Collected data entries
⁂

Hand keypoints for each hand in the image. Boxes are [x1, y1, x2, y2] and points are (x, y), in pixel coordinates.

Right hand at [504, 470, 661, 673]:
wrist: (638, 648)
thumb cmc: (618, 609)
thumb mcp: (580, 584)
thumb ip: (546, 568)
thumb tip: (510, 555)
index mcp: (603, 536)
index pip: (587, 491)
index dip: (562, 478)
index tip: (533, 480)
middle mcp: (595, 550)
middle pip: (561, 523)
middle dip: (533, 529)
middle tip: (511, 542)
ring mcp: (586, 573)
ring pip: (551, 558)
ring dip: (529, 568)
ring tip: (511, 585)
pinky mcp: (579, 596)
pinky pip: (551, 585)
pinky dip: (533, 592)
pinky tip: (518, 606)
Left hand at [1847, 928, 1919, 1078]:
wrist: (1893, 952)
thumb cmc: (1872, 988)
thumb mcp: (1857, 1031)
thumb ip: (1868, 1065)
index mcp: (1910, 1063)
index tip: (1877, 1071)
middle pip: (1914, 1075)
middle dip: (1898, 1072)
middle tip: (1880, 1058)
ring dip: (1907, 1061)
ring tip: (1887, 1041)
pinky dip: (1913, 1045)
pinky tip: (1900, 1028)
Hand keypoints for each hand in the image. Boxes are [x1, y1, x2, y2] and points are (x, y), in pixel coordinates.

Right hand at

⁂

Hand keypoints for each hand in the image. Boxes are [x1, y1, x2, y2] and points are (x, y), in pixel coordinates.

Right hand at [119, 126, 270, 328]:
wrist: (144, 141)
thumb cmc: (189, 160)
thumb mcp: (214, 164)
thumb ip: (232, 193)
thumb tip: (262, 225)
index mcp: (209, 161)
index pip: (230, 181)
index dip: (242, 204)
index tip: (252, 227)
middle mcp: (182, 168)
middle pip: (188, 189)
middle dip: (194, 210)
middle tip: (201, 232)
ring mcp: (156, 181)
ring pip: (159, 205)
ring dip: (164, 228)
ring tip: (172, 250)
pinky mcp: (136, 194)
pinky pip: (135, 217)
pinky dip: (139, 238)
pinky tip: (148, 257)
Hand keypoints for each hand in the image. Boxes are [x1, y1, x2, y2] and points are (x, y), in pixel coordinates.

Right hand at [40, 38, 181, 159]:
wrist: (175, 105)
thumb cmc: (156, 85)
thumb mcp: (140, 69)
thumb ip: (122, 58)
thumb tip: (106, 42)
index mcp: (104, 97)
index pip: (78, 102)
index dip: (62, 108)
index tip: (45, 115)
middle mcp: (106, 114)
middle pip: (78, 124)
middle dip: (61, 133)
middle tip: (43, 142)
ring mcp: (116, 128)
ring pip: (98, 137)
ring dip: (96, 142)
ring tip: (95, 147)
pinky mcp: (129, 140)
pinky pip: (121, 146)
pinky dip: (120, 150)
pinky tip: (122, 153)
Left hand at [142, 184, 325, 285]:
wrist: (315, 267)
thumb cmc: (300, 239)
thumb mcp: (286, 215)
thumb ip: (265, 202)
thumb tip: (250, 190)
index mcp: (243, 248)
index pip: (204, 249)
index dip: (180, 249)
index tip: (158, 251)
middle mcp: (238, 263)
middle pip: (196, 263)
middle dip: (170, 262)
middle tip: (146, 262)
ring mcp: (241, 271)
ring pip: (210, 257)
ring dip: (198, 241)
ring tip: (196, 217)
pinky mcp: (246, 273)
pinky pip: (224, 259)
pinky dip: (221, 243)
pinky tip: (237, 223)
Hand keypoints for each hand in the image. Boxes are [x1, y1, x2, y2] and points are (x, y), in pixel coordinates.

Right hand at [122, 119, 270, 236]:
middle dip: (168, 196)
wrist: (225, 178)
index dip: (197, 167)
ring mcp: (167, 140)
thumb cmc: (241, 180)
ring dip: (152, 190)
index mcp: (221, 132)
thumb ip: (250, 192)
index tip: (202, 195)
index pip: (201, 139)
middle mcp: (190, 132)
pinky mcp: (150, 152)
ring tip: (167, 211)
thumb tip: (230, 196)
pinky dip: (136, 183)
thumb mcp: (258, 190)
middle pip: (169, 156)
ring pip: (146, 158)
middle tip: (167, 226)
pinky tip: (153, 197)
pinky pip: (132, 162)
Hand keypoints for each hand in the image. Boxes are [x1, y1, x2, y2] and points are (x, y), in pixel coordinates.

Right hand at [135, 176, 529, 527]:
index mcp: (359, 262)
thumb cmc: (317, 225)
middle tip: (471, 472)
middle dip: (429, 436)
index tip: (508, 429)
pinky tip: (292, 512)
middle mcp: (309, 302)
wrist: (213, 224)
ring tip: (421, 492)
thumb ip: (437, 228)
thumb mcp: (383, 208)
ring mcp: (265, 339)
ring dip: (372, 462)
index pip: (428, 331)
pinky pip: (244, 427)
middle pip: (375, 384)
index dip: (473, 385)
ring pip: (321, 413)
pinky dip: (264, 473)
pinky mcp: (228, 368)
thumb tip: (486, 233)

⁂

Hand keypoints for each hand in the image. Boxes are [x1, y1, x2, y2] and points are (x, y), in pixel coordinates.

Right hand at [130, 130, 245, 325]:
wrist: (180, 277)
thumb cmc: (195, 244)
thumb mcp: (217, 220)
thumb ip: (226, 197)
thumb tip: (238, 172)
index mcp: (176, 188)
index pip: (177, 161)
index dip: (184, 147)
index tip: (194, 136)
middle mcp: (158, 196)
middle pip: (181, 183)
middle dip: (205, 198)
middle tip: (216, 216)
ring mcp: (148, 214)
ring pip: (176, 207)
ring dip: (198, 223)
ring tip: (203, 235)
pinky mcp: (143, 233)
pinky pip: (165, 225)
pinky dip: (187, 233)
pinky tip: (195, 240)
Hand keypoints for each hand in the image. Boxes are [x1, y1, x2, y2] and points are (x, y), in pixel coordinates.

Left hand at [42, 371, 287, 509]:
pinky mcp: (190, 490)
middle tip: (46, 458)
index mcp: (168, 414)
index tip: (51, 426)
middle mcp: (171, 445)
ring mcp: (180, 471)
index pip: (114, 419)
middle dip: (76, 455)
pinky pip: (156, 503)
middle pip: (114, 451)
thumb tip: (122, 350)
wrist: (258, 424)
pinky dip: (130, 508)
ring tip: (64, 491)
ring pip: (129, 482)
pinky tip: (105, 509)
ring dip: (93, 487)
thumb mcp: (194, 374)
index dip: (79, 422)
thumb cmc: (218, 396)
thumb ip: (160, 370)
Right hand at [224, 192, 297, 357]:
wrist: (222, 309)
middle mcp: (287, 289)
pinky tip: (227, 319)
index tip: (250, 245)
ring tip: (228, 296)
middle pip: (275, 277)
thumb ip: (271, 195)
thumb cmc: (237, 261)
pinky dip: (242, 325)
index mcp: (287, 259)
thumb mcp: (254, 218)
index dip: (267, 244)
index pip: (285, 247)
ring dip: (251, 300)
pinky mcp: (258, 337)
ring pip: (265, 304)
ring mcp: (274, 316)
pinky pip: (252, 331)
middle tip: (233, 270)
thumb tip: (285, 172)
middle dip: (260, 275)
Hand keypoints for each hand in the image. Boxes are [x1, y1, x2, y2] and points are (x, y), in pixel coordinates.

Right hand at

⁂

**ASSIGNMENT**
From the records above, give again exactly the lines running from the line with "thumb tip: (238, 172)" to the line with "pinky tip: (105, 509)", inclusive.

**EXERCISE ANSWER**
thumb tip: (238, 172)
index mcp: (176, 188)
index pip: (177, 161)
index dip: (184, 147)
index tip: (194, 136)
middle mcp: (158, 196)
middle pip: (181, 183)
middle dip: (205, 198)
middle tip: (216, 216)
ring mcp: (148, 214)
ring pip: (176, 207)
ring dip: (198, 223)
ring tip: (203, 235)
pinky mcp: (143, 233)
pinky pip: (165, 225)
pinky dip: (187, 233)
pinky tip: (195, 240)
Hand keypoints for each hand in the image. Boxes are [x1, y1, x2, y2] and points are (x, y), in pixel coordinates.

Left hand at [42, 371, 287, 509]:
pinky mcp: (190, 490)
middle tip: (46, 458)
index mcp: (168, 414)
index tip: (51, 426)
middle mcp: (171, 445)
ring mcp: (180, 471)
index pip: (114, 419)
middle dip: (76, 455)
pinky pip: (156, 503)
middle pip: (114, 451)
thumb tip: (122, 350)
wrist: (258, 424)
pinky dip: (130, 508)
ring tip: (64, 491)
ring pip: (129, 482)
pinky tip: (105, 509)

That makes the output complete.